Against the Lodge's evidence, the County presented the testimony of only one witness, its supervisor of assessments, Arthur L. Shoemaker. He stated he had "examined the corporate books" of the Lodge and had prepared a summary of his findings, from which he testified. This summary, however, was not introduced into evidence and is not part of the record, so we are uninformed of its contents. Perhaps, if we had the summary before us, we could better understand what otherwise is confusing and inconclusive testimony.

Shoemaker stated that in the period February 1, 1971, to July 31, 1975, the "lodge itself" had total receipts of $223,889.83. Identified as "charity," he said, was the sum of $26,679.80 and as "entertainment," the sum of $45,064.74.

The "Moose club itself," Shoemaker said, had "total receipts of $348,766.88 to charity," although he "could not identify any items for charity." For "entertainment," he stated, the club expended $52,434.50, and under an item styled "turned over to the lodge treasurer," the books showed a figure of $42,089.

Shoemaker testified further that from "total combined receipts" of $572,666.71, $26,679.80, or 4.65% of "gross income," was contributed to charity while $97,499.28, or 17.02% was expended for entertainment and recreation. Receipts from bingo for the period September, 1973 through August, 1975, the witness said, totaled $109,568.22.

In deciding the case below, the trial court commented that "expenditures by the lodge for charitable purposes are very small when compared to the expenditures for other purposes." Apparently, it was Shoemaker's calculations which prompted this observation. We do not believe, however, that Shoemaker's testimony justified this conclusion or was sufficient to overcome the prima facie case made by the Lodge.

In the first place, uncontradicted testimony of the Lodge's witnesses showed that receipts from bingo were used exclusively *107 for charitable purposes.[2] If the sum of $109,568.22 received from bingo is added to the $26,679.80 figure Shoemaker actually credited the Lodge for charitable purposes, his percentage calculation of 4.65% for charity would be increased substantially. Further, if we use the $348,766.88 figure Shoemaker indicated may have been expended for charity, his percentage calculation would be increased dramatically. Finally, Shoemaker's calculation of entertainment and recreation expenditures provided no explanation of the nature of the activities financed thereby; he acknowledged he could not tell whether the figures included expenditures "for entertaining underprivileged children, or the handicap[ped], or anything like that." Yet, the Lodge's witnesses testified unequivocally that lodge funds were used for those charitable purposes.

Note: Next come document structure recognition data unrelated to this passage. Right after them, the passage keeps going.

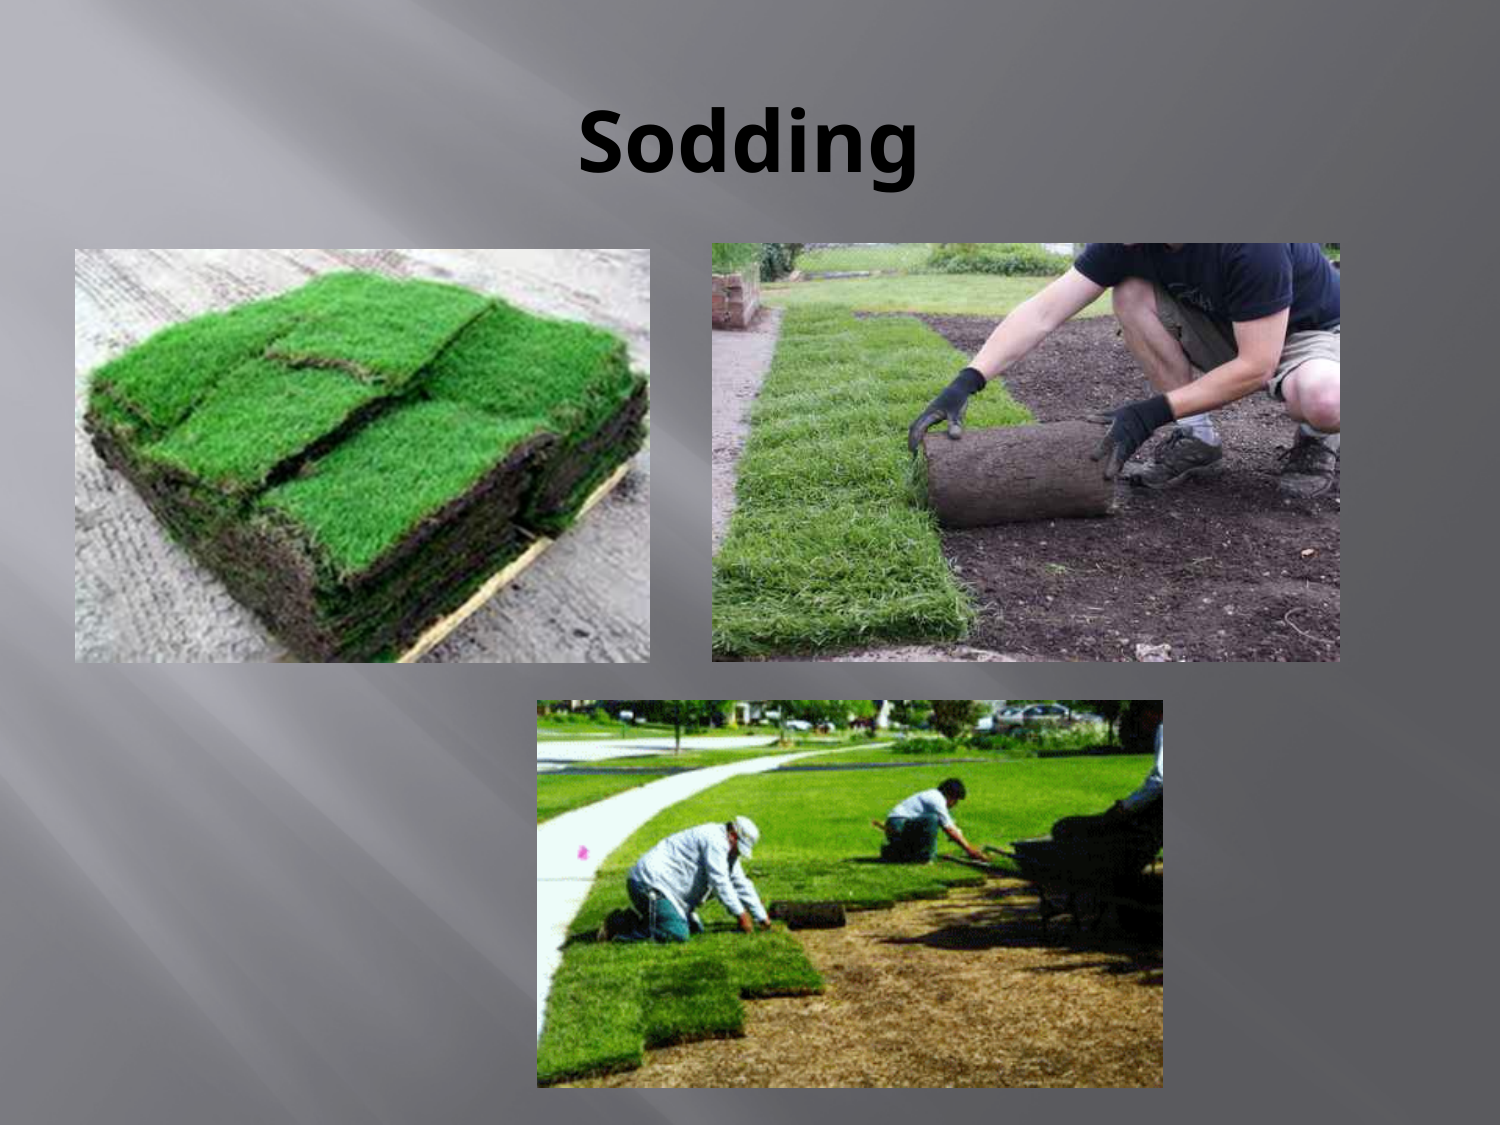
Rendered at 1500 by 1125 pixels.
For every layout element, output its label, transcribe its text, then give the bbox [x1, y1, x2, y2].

picture [74, 249, 651, 663]
picture [537, 700, 1163, 1089]
title Sodding [75, 45, 1425, 233]
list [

In this particular area of the law, each case must be decided upon its own facts, and percentages are not necessarily controlling. See St. Andrew's Association v. City of Richmond, 203 Va. 630, 636-37, 125 S.E.2d 864, 868-69 (1962). In the present case, viewing the evidence as a whole in light of the rule of liberal construction, we believe the Lodge carried its burden of proving both that on July 1,1971, it was a charitable or benevolent association and that charity or benevolence was the dominant purpose in the use of its property. We hold, therefore, that the Lodge was entitled to have the property exempted from taxation.

Accordingly, the judgment of the trial court will be reversed, and the case will be remanded for further proceedings not inconsistent with the views expressed in this opinion.

Reversed and remanded.


[1] The County has conceded it is not dispositive that the Lodge's property had been placed on the tax rolls and assessed for taxation when the new constitution became effective July 1, 1971. It agrees with the Lodge, the County says, that entitlement "to tax exempt status at the time the Grandfather Clause took effect is the proper test to determine whether the clause applies to a particular entity."

[2] Under Va.Code § 18.2-335 as it read at time of trial, receipts from bingo games conducted by religious, charitable, or community organizations were presumed to be used for charitable purposes.